Organizations continue to capture vital data corresponding to almost every activity. There is a wealth of information in this data; and with better information comes enhanced knowledge and hopefully more accurate decision making. Data repositories provide the baseline source to the knowledge-enhancement process. With the use of extraction and reporting components, data is transformed to information, which is communicated to appropriate functional areas. The knowledge-enhancement process is further augmented by the utilization of online analytical processing (OLAP) which facilitates an interactive analytic methodology where decision-makers can identify elements of failure or success corresponding to business processes (sales, CRM, supply chain, marketing or production). The business intelligence (BI) implementation is then extended by data mining which provides perhaps the most significant knowledge enhancer by enabling decision-makers to perform "what-if" simulations and identify reliable relationships among business variables. The final result is a better informed decision-maker who uses the corresponding information along with experiences in the marketplace to formulate strategies. Is BI (reporting, OLAP, data mining) the real driver to corporate efficiency? The answer is simply no. Strategic cubes, insightful reports and complex models all require effective collaboration among individuals affiliated with corresponding business processes. In order to achieve enhanced knowledge from BI, decision- makers at all levels must communicate needs, provide feedback on initiatives and direct the process that creates value-added BI systems. (For more information on the BI knowledge connection, see Information Technology, Corporate Productivity and the New Economy by Kudyba and Diwan, Greenwood Publishing, 2002.)

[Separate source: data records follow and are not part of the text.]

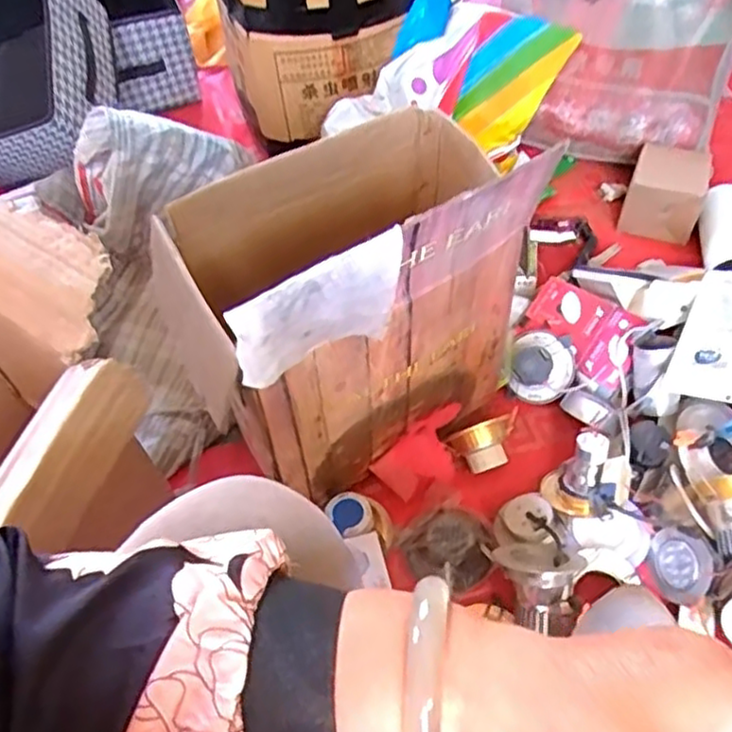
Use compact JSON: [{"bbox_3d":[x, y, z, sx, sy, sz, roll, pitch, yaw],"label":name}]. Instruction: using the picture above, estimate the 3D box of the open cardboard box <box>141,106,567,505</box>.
[{"bbox_3d":[-0.023,-0.091,0.746,0.375,0.380,0.310,-34,57,-21],"label":"open cardboard box"}]

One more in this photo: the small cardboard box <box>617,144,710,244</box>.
[{"bbox_3d":[0.486,-0.284,1.124,0.112,0.082,0.135,17,55,16],"label":"small cardboard box"}]

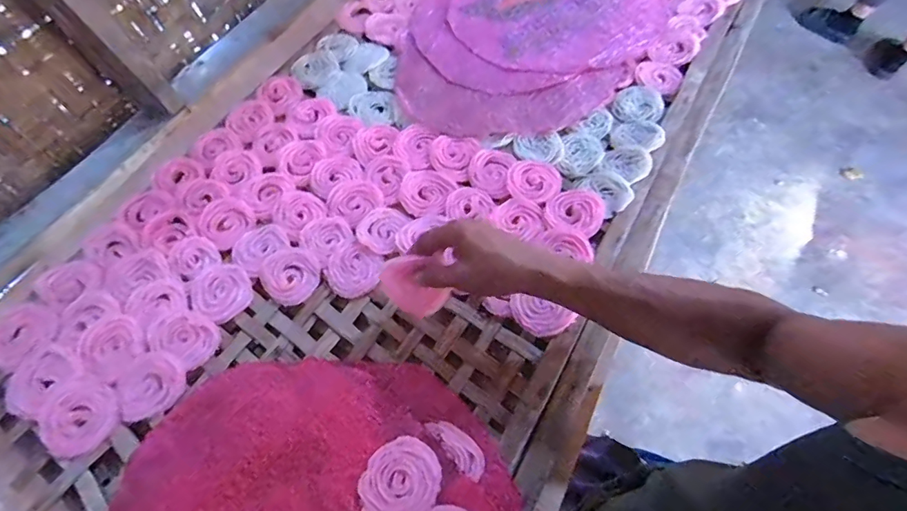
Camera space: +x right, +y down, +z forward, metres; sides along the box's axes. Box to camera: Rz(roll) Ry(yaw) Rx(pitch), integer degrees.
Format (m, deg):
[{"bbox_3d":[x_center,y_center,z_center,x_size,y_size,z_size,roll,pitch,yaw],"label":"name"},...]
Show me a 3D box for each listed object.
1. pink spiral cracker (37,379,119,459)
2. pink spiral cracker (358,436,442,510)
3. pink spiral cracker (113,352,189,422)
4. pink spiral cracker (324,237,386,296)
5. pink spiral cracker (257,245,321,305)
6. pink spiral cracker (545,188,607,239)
[{"bbox_3d":[-0.396,0.170,0.487,0.079,0.008,0.073,-1,62,1],"label":"pink spiral cracker"},{"bbox_3d":[-0.049,0.213,0.434,0.068,0.012,0.075,36,69,19],"label":"pink spiral cracker"},{"bbox_3d":[-0.328,0.139,0.498,0.069,0.007,0.067,-1,62,1],"label":"pink spiral cracker"},{"bbox_3d":[-0.123,0.016,0.566,0.070,0.006,0.067,-1,62,1],"label":"pink spiral cracker"},{"bbox_3d":[-0.201,0.023,0.565,0.075,0.007,0.065,39,70,20],"label":"pink spiral cracker"},{"bbox_3d":[0.158,-0.058,0.589,0.070,0.009,0.071,-1,62,1],"label":"pink spiral cracker"}]

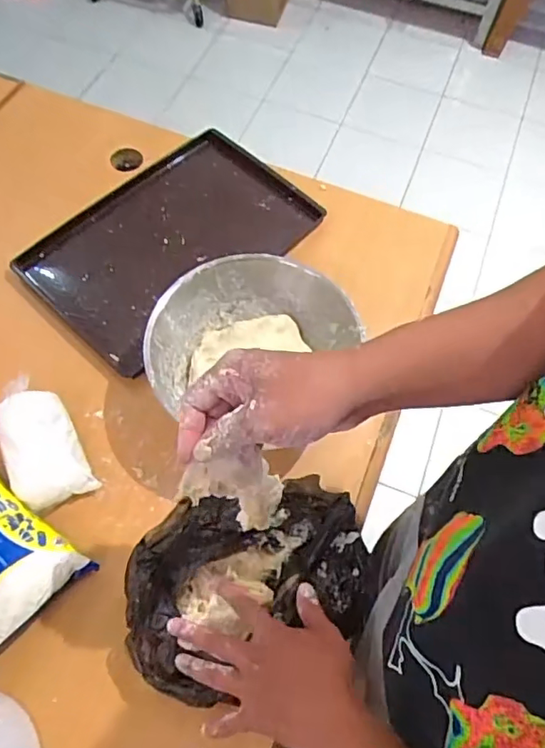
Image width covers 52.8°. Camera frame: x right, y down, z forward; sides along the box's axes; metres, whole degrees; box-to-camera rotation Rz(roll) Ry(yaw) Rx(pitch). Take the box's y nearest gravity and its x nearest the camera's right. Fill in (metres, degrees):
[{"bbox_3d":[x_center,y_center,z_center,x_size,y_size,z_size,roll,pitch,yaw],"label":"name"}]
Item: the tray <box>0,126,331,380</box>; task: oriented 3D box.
[{"bbox_3d":[-0.138,-0.186,0.751,0.234,0.031,0.362,42,69,16],"label":"tray"}]

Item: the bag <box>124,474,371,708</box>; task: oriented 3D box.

Results – Competitive Advantage

Knowledge management reflects the shift of corporate enterprises from focusing merely on investment in new forms of technologies to enhance productivity to concentrating on combining all the available resources within an organization in order to become more efficient. Firms are realizing that perhaps the most important of these resources is something in which it has already invested – the labor force. As prominent business theory has proven, one of the most reliable components of an organization's competitive advantage in the marketplace is not its technology but the chemistry that exists among the people who work with this technology to bring products and services to the market.